Bobb! She sings it better than Plant! Thanx for that! I was going to quote you and ask how you posted the video, and when I did it showed the BBcode the way you did it and I went back and edited my first post to show the videos instead of the links! Sweet! Thanx,
-Mikey


----------



## Guest (Feb 8, 2009)

bobb said:


> Ann can still do those Led Zep covers.


That's funny. As much as I like Heart the Lovemongers are a band I like far more. Their Battle of Evermore is better than Zeps. Yea, that's right, I said _better_.

[youtube=object]q7DxFQ6FhzQ[/youtube]


----------



## Starbuck (Jun 15, 2007)

Ian, I completely agree, it's like they were meant for that song! I love love love Heart!! It was a happy day that I finally nailed the intro to crazy on you! VH1 has been showing a live performance of Dreamboat Annie and they still have it! There's just not alot of female bands that get to me, but they're for sure an inspiration.

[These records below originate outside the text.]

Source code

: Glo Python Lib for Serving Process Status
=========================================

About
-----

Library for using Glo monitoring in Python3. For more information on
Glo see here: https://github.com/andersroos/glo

And for the the record, I HATED that sappy 80's crap the record company wanted from them. ick!


----------



## rwe333 (Feb 18, 2006)

Roger Fisher, their original lead guitarist, was a fantastic player. 
Can't say I've had much interest in the band since he left...
It's a shame Roger's not better known - I assume some believe Howard Leese played all the hip leads on the early recods... Not the case. Leese is a solid player, but Fisher was really special (IMHO).


----------



## faracaster (Mar 9, 2006)

Ann Wilson is one of the greatest female singers in Rock. She still has it too.


----------